WHAT IS EXPECTED — Go through the data below and repeat it exactly, skipping each picture.

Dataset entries
-- Opening Marker --
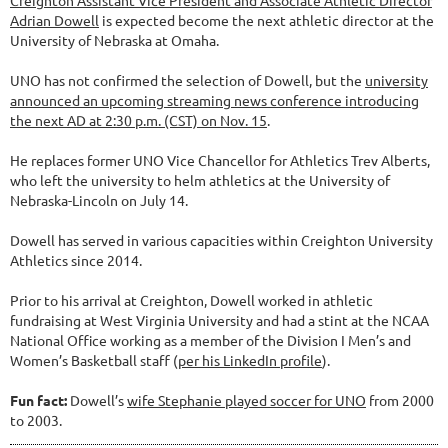
Adrian Dowell
is expected become the next athletic director at the
University of Nebraska at Omaha.
UNO has not confirmed the selection of Dowell, but the
university
announced an upcoming streaming news conference introducing
the next AD at 2:30 p.m. (CST) on Nov. 15
.
He replaces former UNO Vice Chancellor for Athletics Trev Alberts,
who left the university to helm athletics at the University of
Nebraska-Lincoln on July 14.
Dowell has served in various capacities within Creighton University
Athletics since 2014.
Prior to his arrival at Creighton, Dowell worked in athletic
fundraising at West Virginia University and had a stint at the NCAA
National Office working as a member of the Division I Men’s and
Women’s Basketball staff (
per his LinkedIn profile
).
Fun fact:
Dowell’s
wife Stephanie played soccer for UNO
from 2000
to 2003.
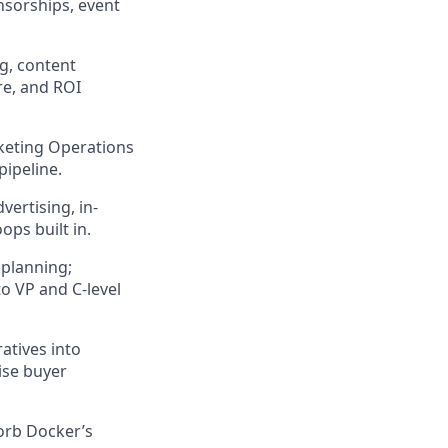
nsorships, event
g, content
re, and ROI
rketing Operations
pipeline.
ertising, in-
ops built in.
 planning;
 VP and C-level
atives into
ise buyer
orb Docker’s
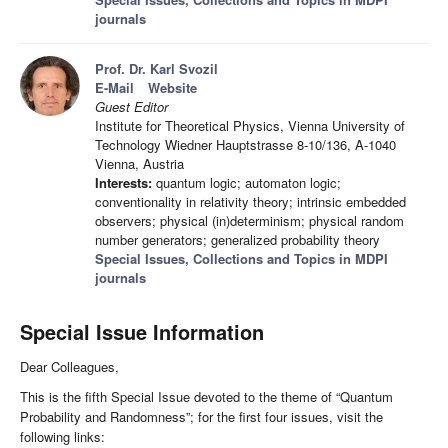
journals
Prof. Dr. Karl Svozil
E-Mail
Website
Guest Editor
Institute for Theoretical Physics, Vienna University of
Technology Wiedner Hauptstrasse 8-10/136, A-1040
Vienna, Austria
Interests:
quantum logic; automaton logic;
conventionality in relativity theory; intrinsic embedded
observers; physical (in)determinism; physical random
number generators; generalized probability theory
Special Issues, Collections and Topics in MDPI
journals
Special Issue Information
Dear Colleagues,
This is the fifth Special Issue devoted to the theme of “Quantum
Probability and Randomness”; for the first four issues, visit the
following links:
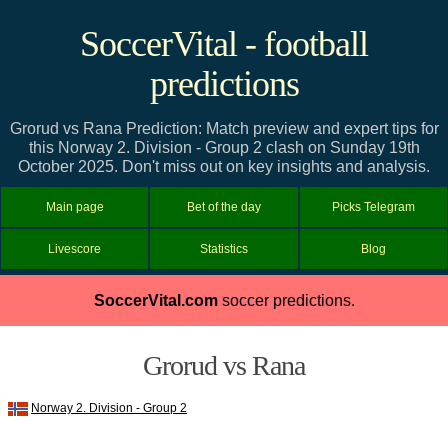
SoccerVital - football
predictions
Grorud vs Rana Prediction: Match preview and expert tips for
this Norway 2. Division - Group 2 clash on Sunday 19th
October 2025. Don't miss out on key insights and analysis.
Main page
Bet of the day
Picks Telegram
Livescore
Statistics
Blog
SoccerVital.com
soccer predictions.
Grorud vs Rana
Norway 2. Division - Group 2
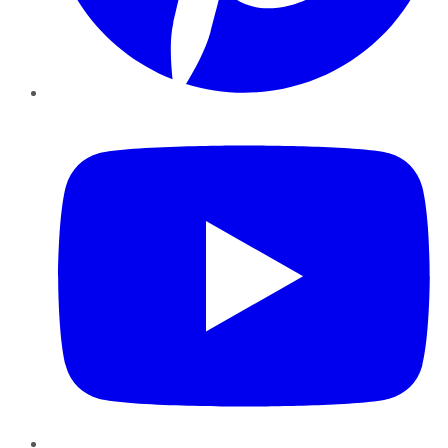
YouTube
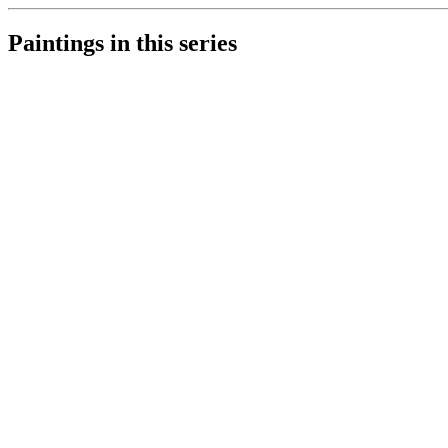
Paintings in this series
-- Closing Marker --
FINISHED TASK —
Adrian Dowell
is expected become the next athletic director at the
University of Nebraska at Omaha.
UNO has not confirmed the selection of Dowell, but the
university
announced an upcoming streaming news conference introducing
the next AD at 2:30 p.m. (CST) on Nov. 15
.
He replaces former UNO Vice Chancellor for Athletics Trev Alberts,
who left the university to helm athletics at the University of
Nebraska-Lincoln on July 14.
Dowell has served in various capacities within Creighton University
Athletics since 2014.
Prior to his arrival at Creighton, Dowell worked in athletic
fundraising at West Virginia University and had a stint at the NCAA
National Office working as a member of the Division I Men’s and
Women’s Basketball staff (
per his LinkedIn profile
).
Fun fact:
Dowell’s
wife Stephanie played soccer for UNO
from 2000
to 2003.
nsorships, event
g, content
re, and ROI
rketing Operations
pipeline.
ertising, in-
ops built in.
 planning;
 VP and C-level
atives into
ise buyer
orb Docker’s
journals
Prof. Dr. Karl Svozil
E-Mail
Website
Guest Editor
Institute for Theoretical Physics, Vienna University of
Technology Wiedner Hauptstrasse 8-10/136, A-1040
Vienna, Austria
Interests:
quantum logic; automaton logic;
conventionality in relativity theory; intrinsic embedded
observers; physical (in)determinism; physical random
number generators; generalized probability theory
Special Issues, Collections and Topics in MDPI
journals
Special Issue Information
Dear Colleagues,
This is the fifth Special Issue devoted to the theme of “Quantum
Probability and Randomness”; for the first four issues, visit the
following links:
SoccerVital - football
predictions
Grorud vs Rana Prediction: Match preview and expert tips for
this Norway 2. Division - Group 2 clash on Sunday 19th
October 2025. Don't miss out on key insights and analysis.
Main page
Bet of the day
Picks Telegram
Livescore
Statistics
Blog
SoccerVital.com
soccer predictions.
Grorud vs Rana
Norway 2. Division - Group 2
YouTube
Paintings in this series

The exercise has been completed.